Katherine threw her arms around a startled, blushing Edmund, then waved her hand behind her. “Now you can cheer, if you like.” Her neighbors drowned her out in the noise of it.
“Keep watch, though. They might still try something.” Katherine slapped Martin’s shoulder, then stepped back amongst the archers. “Who can ride? I want one for Longsettle and one for Northend. I’ve got a horse we can use if someone can lend us another. We want arrows—tell them we’ll pay from the village purse if they balk at it.”
“So Lord Harry’s coming?” Hob Hollows waved out at the line of torches.
Katherine felt a smirk twitching up the corners of her lips. “He might come along eventually, but that’s not him.”
“Then who is it?”
“Have a look.”
The torches came closer and closer, and before the nearest had reached the square, a ripple of laughter had spread through the folk gathered there.
“Did it work?” Emma Russet led them, with Miles Twintree and a line of children, formed in two columns like soldiers on the march.
Katherine embraced her. “You sent an army running for the hills.”
“Scared off by a gang of kids.” Hugh Jocelyn guffawed so hard that he dropped his longbow. “So much for your battle-hardened men of war. Eh? Eh?”
The children approached in their lines toward the square two by two. As they got near to Edmund, the torches went out without so much as a hiss.
Edmund turned a sheepish smile on Katherine. “Saves having to douse them, I suppose.”
Miles Twintree dropped his snuffed torch on the road. “What’d we miss?”
“The finest shot in the history of all Moorvale.” Nicky Bird hopped out through the front door of the mill. “And some other things of lesser notice.”
Katherine let her neighbors whoop and embrace. She returned to the bridge and leaned on one of the grand stone pillars, and watched Wolland’s army pull back out of view.
Edmund followed her into the square. “You did it.” His eyes sparkled with admiration. “That was the cleverest thing I’ve ever seen.”
Katherine turned to smile at him, but then caught sight of motion on the Longsettle road. “Are those more of the kids?”
“No, we’re all here.” Miles turned to look back with her. “I thought I heard noises from the south, just as we started marching.”

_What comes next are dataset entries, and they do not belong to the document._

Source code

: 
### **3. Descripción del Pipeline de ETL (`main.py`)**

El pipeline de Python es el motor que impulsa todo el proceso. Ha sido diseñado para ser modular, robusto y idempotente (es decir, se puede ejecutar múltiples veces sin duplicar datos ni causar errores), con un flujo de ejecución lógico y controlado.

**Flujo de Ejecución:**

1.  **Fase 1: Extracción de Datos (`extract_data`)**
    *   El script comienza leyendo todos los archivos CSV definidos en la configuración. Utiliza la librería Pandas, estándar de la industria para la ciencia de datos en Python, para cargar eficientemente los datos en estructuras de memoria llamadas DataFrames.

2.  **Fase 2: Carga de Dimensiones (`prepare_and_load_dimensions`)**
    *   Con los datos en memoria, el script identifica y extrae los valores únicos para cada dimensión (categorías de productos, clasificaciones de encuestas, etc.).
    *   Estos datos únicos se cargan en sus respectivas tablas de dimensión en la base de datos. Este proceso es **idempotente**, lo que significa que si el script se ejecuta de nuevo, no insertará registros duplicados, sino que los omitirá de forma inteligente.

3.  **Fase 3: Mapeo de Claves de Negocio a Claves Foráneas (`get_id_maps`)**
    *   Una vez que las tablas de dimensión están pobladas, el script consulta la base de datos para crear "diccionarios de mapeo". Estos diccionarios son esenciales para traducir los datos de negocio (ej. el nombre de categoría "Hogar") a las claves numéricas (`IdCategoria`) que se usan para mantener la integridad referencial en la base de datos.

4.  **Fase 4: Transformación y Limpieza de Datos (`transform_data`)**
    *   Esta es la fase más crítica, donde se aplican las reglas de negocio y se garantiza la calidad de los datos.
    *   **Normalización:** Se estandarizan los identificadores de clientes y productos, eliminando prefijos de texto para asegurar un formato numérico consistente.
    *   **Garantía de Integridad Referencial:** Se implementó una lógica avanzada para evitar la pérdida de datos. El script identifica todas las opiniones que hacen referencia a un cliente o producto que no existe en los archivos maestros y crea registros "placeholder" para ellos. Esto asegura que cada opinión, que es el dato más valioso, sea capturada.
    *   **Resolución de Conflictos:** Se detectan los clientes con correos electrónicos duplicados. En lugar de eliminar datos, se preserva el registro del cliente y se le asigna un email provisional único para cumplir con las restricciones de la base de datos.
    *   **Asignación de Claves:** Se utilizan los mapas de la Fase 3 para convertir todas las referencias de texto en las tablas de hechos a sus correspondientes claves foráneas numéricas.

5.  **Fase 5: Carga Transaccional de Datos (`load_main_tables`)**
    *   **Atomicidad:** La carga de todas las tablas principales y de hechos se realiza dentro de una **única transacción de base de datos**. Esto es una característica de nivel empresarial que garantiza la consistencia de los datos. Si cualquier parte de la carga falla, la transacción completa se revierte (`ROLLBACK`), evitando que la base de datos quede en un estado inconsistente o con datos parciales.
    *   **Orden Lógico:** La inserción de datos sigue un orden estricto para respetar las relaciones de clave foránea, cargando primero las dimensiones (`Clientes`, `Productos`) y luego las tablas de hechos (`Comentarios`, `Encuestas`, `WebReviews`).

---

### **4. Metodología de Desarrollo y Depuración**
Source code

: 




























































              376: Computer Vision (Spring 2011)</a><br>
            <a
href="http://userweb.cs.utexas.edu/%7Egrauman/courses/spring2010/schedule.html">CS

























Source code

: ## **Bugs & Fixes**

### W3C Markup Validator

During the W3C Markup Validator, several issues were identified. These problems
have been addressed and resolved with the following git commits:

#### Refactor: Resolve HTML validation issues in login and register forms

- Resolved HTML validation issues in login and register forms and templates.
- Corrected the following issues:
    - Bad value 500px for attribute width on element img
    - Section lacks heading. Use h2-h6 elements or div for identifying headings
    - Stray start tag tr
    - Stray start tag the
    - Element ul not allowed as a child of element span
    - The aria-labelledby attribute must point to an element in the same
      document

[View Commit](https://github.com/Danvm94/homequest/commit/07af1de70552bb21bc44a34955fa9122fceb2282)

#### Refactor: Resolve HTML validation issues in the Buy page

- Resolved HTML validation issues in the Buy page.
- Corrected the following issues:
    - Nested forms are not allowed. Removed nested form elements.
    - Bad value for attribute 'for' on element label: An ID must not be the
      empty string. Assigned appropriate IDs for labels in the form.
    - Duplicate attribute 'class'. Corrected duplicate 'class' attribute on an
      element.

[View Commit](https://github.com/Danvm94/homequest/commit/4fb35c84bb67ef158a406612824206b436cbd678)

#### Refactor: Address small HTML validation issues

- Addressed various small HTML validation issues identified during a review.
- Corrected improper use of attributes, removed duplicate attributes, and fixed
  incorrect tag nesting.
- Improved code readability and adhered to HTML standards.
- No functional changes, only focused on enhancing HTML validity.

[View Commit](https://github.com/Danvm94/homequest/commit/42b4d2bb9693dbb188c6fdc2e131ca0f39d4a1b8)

Folk approached along the road—on foot, and walking in a clump. A man stepped out before their ranks, a ragged, frightened peasant carrying a little boy in his arms. He stared about him at the folk of Moorvale assembled in the square. “So then, you must already know.”
Katherine glanced at Edmund, a hollow fear growing in her. She turned back to the man. “Know what?”
“There are monstrous creatures marching up from the south,” said the man. “There’s panic on the roads—villages aflame. Elverain is under attack.”